As annoying as it is to clear a windshield from ice – there’s no way around it. If you settle with clearing only a little peephole and then hitting the road, you are endangering yourself and other road users with your restricted view. It could even result in criminal charges and reduced benefits from your insurance.
Peephole drivers keep police busy in the winter months. If you park your car outside overnight, you may often find an ice- or snow-covered vehicle in the morning, especially with the current icy temperatures. Turn up the windshield heater, scrape off the ice and remove the snow – getting your car ready for the road can be a nuisance. But drivers who hit the road with a restricted view risk not only their own safety and the safety of other road users, but also legal consequences and, under certain circumstances, recourse from their insurance.
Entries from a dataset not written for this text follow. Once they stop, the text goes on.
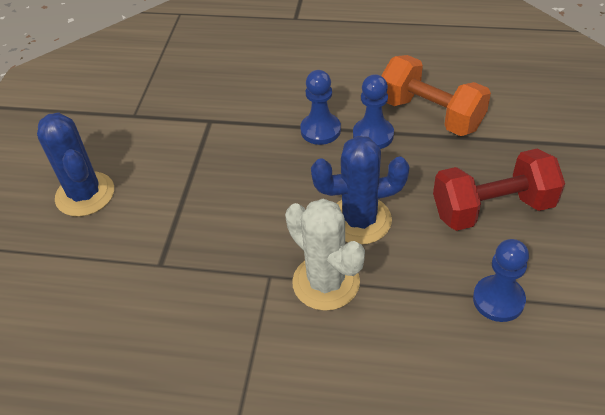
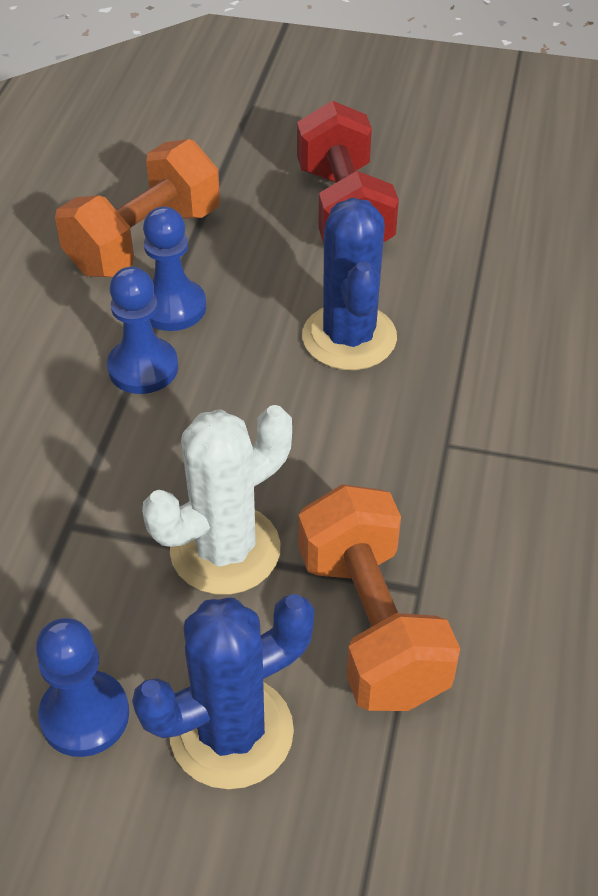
camera: 90 degrees left, 0 degrees up
(138, 244) = (371, 625): none -> orange dumbbell
(326, 282) = (461, 381): white cactus -> white cactus (225, 550)
(498, 300) = (490, 228): blue pawn -> blue pawn (85, 715)

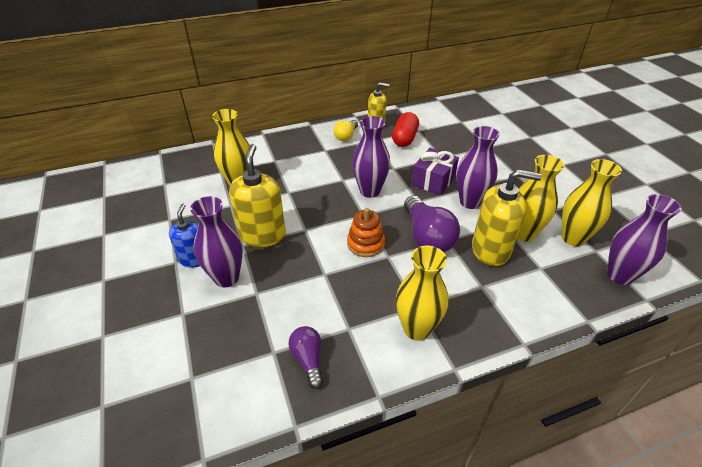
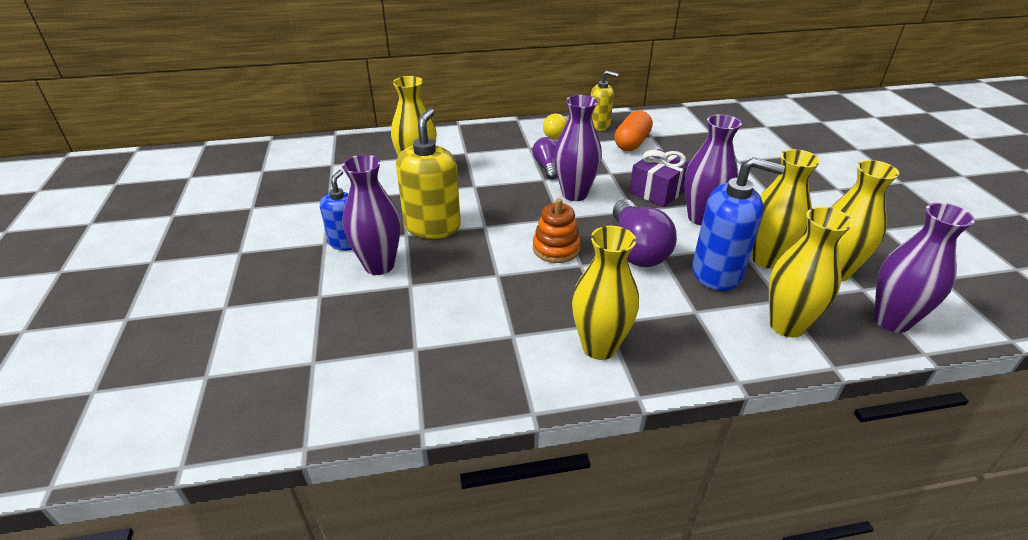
camera: 10 degrees right, 5 degrees down
(308, 360) = (455, 362): purple light bulb -> purple light bulb (547, 166)
(404, 138) = (632, 143): red capsule -> orange capsule
(491, 250) = (717, 272): yellow soap dispenser -> blue soap dispenser
(549, 289) = (787, 325): none -> yellow vase

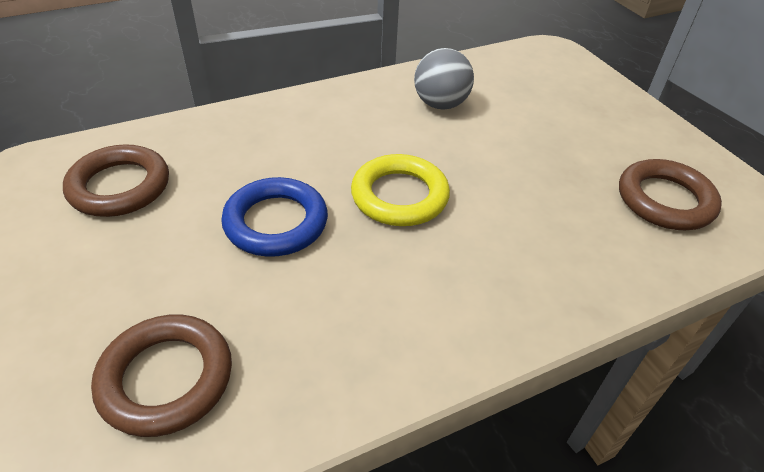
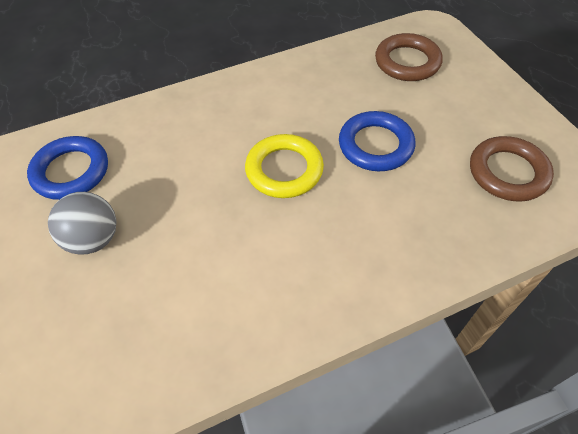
camera: 175 degrees left, 10 degrees up
(440, 104) = (231, 290): grey ball -> grey ball (94, 239)
(665, 200) = (71, 171): brown ring -> blue ring

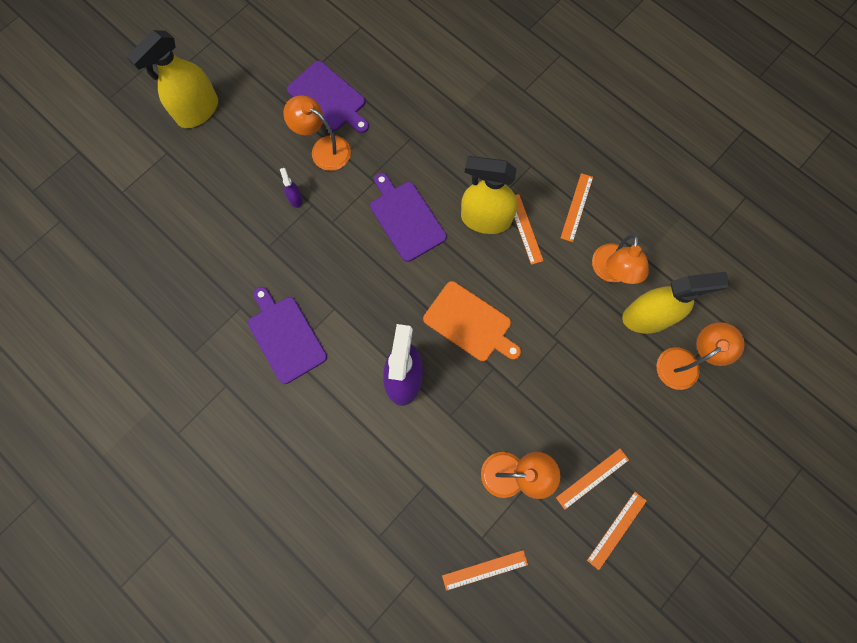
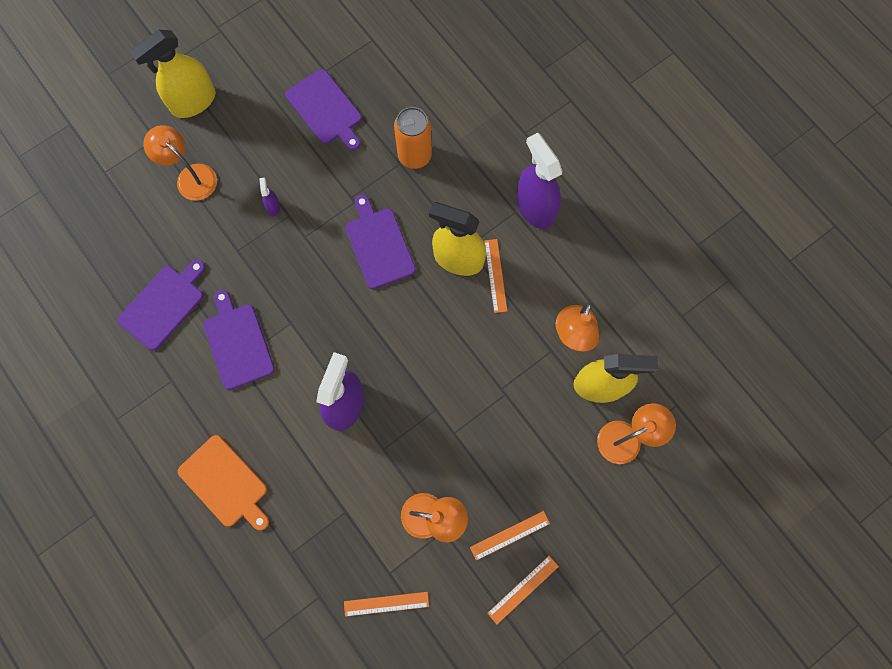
camera: 10 degrees right, 0 degrees up
(204, 312) = (164, 305): none -> purple cutting board
(323, 149) = (311, 160): orange lamp -> orange lamp (191, 176)
(423, 128) = (414, 155): none -> orange can
(470, 323) = (421, 361): orange cutting board -> orange cutting board (225, 483)
(549, 158) = (535, 207): none -> purple spray bottle
(576, 207) = (552, 262): orange ruler -> none

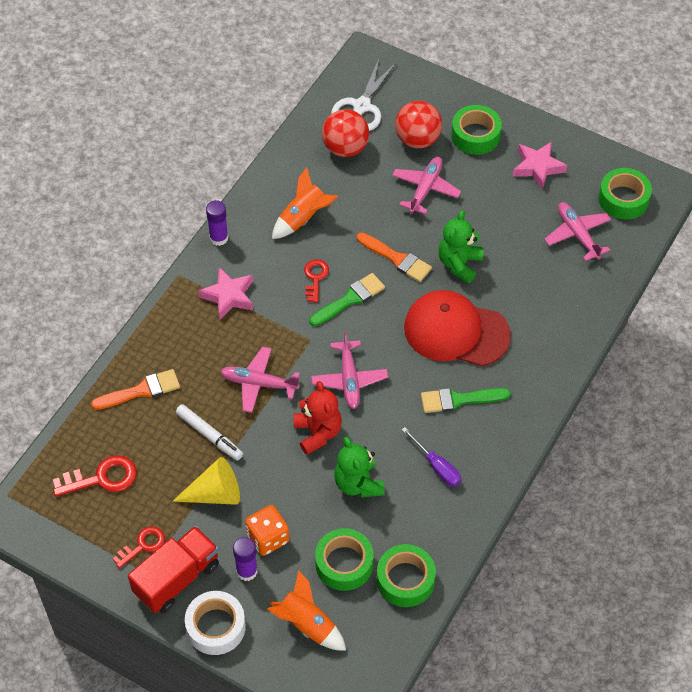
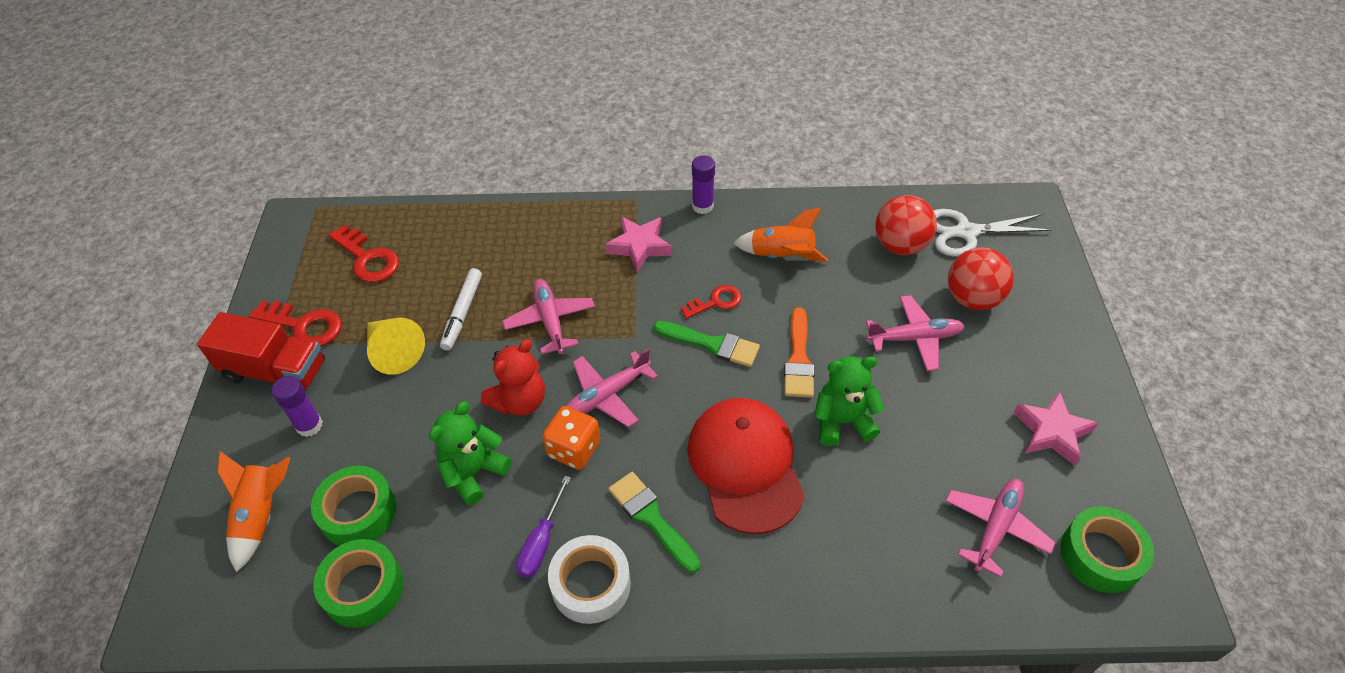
camera: 60 degrees right, 5 degrees down
(141, 391) = (484, 238): orange brush -> none
(143, 545) = (304, 326): red key -> red key, size x1.51
(216, 627) = (228, 433): white tape -> white tape (591, 584)
(268, 538) = (360, 423): orange dice -> orange dice (574, 449)
(475, 135) = (1033, 348): green tape -> none

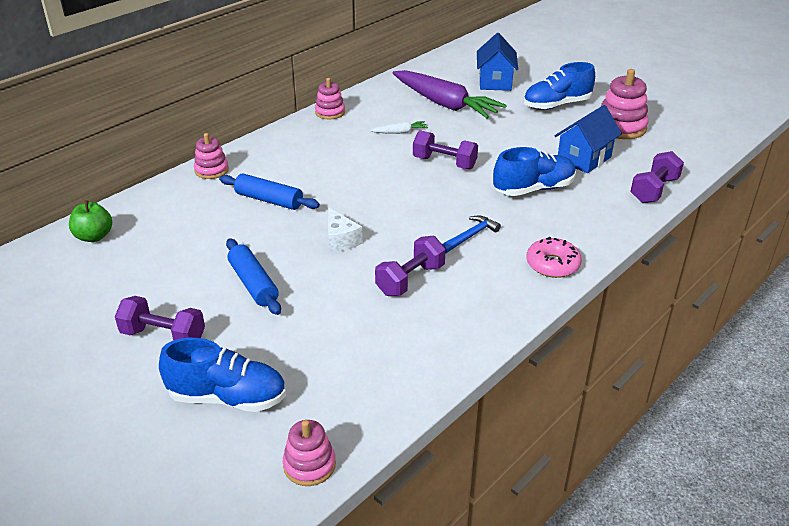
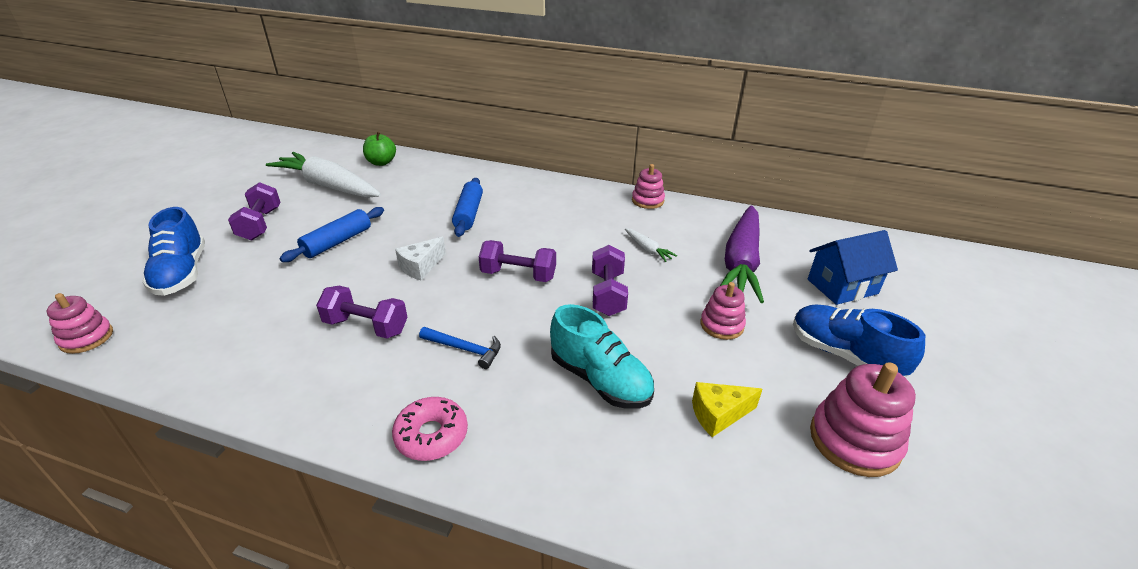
camera: 65 degrees right, 0 degrees up
(115, 280) = (328, 186): none -> white carrot
(211, 170) = (499, 176): pink stacking toy -> pink stacking toy (721, 325)
(533, 189) = (600, 380): blue shoe -> turquoise shoe
(584, 159) = (718, 415): blue house -> yellow cheese
(654, 190) = (690, 521): purple dumbbell -> purple dumbbell (518, 275)

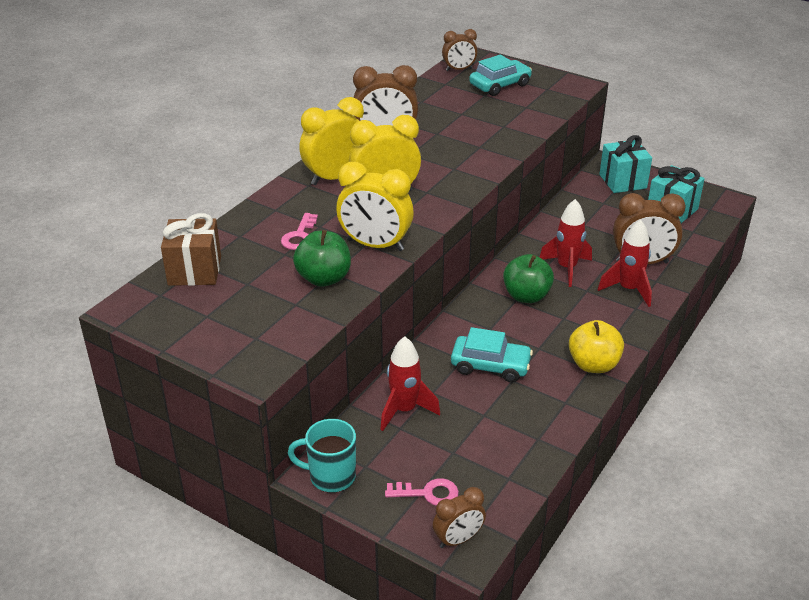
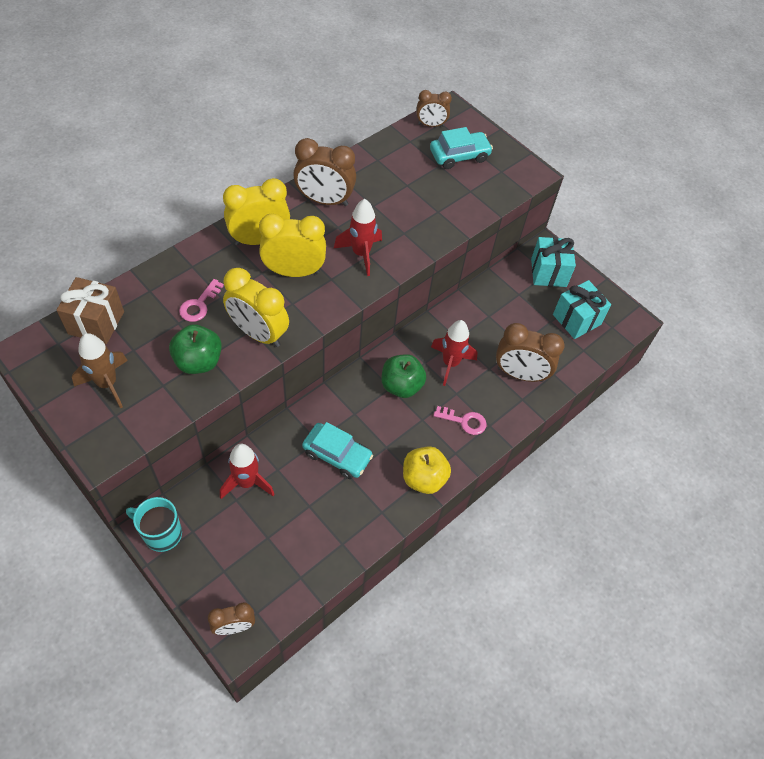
camera: 10 degrees right, 20 degrees up
(233, 315) = (107, 384): none -> brown rocket
(428, 493) = (230, 573): pink key -> pink key (464, 421)
(628, 289) = (493, 403): red rocket -> red rocket (361, 254)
To make sure that scraping ice in the morning isn’t an ordeal, Mike Pfäffli, Head of Accident Research and Prevention at AXA, advises covering the windshield with an aluminum mat or wool blanket in the evening and always keeping an ice scraper and snow brush handy. If you keep warm gloves in the car, you will freeze less, even if it takes longer than planned to scrape the windshield. In addition to the windshield, the rear-view mirrors and tail lights must also be clear of ice and snow – the same applies to the roof of the vehicle. “Snow flying off could disturb the traffic behind you or even restrict your view if the snow slides forward onto the windshield when you hit the brakes,” explains the accident researcher.
Drivers who inadequately clear ice or snow from their windshield must expect to receive a fine from the police: “Driving with an ice- or snow-covered windshield is not permitted,” says Cyril Senn, a legal expert at AXA-ARAG. In general, vehicles on the road must be safe to operate. “The windshield of a car must therefore be free and clear and the driver must have a free 180-degree view ahead. If the vehicle’s roof is covered with ice or snow which could be blown down by the air stream, the vehicle is not deemed safe to operate,” according to the legal expert.
Varying penalties are possible depending on the severity of the offense, says Cyril Senn: “In the case of peephole drivers, a gross violation of traffic laws with an entry in the criminal record and at least a three-month revocation of your license is absolutely justified. If the windshield is only partly covered with ice, the driver can expect a fine without an entry in the criminal record and a shorter revocation period.”
Incidentally, a fogged-up windshield also falls under these regulations. If the windshield is fogged up when you set off, you must immediately stop the car and wait until the heater takes effect.